Les femmes inoubliables
Jacqueline Kelen
Éditions du Cerf, 2025
Jacqueline Kelen nous offre avec le livre Les femmes inoubliables, une fresque littéraire où apparaissent trente figures féminines, puisées dans les récits anciens. L’auteure y défend une idée audacieuse : le mythe ne se limite pas à un héritage du passé, mais persiste dans « ce qui transcende le temps ». Pour elle, ces archétypes offrent aux femmes d’aujourd’hui une clé pour renouer avec une supposée « essence première » et leur « dimension intemporelle ». Rejetant les interprétations purement factuelles ou sociologiques, souvent réductrices, Kelen propose une vision où chaque femme incarne un destin. Selon elle, « toute femme porte en elle une part d’éternité », une affirmation qui donne une résonance à la fois poétique et philosophique.
La quête de sens
Jacqueline Kelen, essayiste française reconnue pour son exploration des symboles et des mythes, s’inscrit dans une démarche profondément personnelle. Depuis plus de quinze ans, elle scrute ces figures emblématiques, non pour en dresser un catalogue savant, mais pour « tracer une voie vers la liberté ». Son approche est résolument subjective : « J’ai fait le choix du "je" », confie-t-elle, car ces héroïnes — qu’il s’agisse de la tendresse d’Alceste ou de l’énigme de la Sphinge — résonnent en elle comme en chacun d’entre nous. Paru initialement en 1997 et réédité en janvier 2025, cet ouvrage se présente comme une méditation sur la puissance transformatrice des récits mythologiques, où l’auteure joue le rôle de passeuse entre les âges et les consciences.

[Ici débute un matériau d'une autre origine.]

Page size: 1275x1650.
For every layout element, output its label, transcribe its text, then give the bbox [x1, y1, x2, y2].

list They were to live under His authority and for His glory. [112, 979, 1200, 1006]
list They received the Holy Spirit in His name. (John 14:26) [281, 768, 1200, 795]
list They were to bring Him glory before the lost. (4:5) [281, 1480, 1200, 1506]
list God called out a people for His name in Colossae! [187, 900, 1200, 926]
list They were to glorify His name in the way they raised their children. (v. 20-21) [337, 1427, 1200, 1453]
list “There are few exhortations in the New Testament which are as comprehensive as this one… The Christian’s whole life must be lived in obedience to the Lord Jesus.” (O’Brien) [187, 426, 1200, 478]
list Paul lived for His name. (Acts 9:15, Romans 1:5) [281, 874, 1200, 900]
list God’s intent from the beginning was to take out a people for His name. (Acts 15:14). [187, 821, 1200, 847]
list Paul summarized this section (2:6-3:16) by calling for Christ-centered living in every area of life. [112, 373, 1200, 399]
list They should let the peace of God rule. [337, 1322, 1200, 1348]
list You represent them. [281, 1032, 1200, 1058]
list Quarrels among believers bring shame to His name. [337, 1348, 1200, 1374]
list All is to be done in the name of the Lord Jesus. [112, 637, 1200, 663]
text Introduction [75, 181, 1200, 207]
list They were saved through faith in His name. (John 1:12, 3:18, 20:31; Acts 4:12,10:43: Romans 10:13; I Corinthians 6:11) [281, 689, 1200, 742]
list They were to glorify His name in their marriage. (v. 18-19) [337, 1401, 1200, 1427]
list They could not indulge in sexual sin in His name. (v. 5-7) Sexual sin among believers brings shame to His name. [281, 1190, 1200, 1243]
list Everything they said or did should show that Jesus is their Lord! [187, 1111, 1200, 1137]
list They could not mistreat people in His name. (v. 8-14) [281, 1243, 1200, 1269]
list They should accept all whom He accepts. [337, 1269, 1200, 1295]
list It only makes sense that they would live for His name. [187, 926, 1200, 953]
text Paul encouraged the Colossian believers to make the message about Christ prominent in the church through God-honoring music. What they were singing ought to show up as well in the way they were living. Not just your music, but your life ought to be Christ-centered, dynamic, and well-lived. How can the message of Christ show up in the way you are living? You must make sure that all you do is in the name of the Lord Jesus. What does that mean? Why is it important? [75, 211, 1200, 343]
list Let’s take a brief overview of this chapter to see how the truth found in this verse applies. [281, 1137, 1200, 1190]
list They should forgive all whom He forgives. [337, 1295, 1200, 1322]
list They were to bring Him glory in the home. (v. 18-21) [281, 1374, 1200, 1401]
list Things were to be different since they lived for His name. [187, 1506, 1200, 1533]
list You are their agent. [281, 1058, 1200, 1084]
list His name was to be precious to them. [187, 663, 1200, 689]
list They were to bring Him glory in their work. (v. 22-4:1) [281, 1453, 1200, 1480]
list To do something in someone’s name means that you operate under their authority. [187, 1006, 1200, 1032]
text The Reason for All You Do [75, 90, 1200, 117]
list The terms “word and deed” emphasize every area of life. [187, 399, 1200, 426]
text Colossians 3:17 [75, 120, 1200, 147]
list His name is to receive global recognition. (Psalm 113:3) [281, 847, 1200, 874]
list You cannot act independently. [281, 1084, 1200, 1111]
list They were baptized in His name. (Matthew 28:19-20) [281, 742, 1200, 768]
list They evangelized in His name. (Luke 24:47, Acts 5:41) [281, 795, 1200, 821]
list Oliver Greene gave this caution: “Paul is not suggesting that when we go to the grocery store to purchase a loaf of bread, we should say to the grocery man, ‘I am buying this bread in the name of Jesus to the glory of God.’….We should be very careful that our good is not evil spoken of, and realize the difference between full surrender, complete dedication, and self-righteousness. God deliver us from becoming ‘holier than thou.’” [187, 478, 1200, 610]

Une architecture symbolique
L’ouvrage se structure en douze chapitres thématiques, introduits par un prologue qui en pose les enjeux. « Les délaissées, les sacrifiées » donnent la parole à Lucrèce, Eurydice et Desdémone, symboles d’une innocence trahie. « Les furieuses, les dangereuses » révèle la fougue destructrice de Médée, Omphale et Dahut. Et ainsi de suite passant par « Les insaisissables, les fugitives », « Les curieuses, les candides », jusqu’aux « dormeuses et les émerveillées » qui clôturent ce voyage avec Nausicaa, Juliette et Danaé.
Une vision dynamique du mythe : le « dynamythe »
Kelen introduit ici un néologisme percutant : le « dynamythe ». Pour elle, le mythe n’est pas une relique figée, mais une force vive, un « catalyseur d’énergie et d’imagination » capable de bousculer les certitudes. Elle s’oppose fermement à une approche purement académique, où le mythe, une fois disséqué, perd son âme : « Dès qu’on l’enferme dans un discours rationnel, il s’éteint ». Au contraire, elle voit dans ces récits une invitation à dépasser les limites de la condition humaine — marquée par la finitude et la souffrance — pour accéder à une « nature humaine » libre et immortelle. Ainsi, la lecture des mythes devient un acte de libération, afin de se réapproprier sa propre existence.
Un plaidoyer pour l’« éternel féminin » face à la modernité
L’auteure porte un regard critique sur la société contemporaine, où les femmes, selon elle, ont perdu de vue leur « souveraineté originelle ». Elles se définissent trop souvent par leurs rôles sociaux ou familiaux, oubliant cette « part d’infini » qui les habite. En s’appuyant sur des penseurs comme Goethe ou Ibn Arabi, Kelen évoque l’« éternel féminin », une dimension ontologique qui transcende les époques. Son livre se veut un appel à réveiller cette mémoire oubliée, à restaurer un lien avec « l’immémorial », de l’identité féminine. À travers les mythes, elle propose de renouer avec une forme de sacralité, une conscience de soi qui dépasse les catégories imposées par la modernité.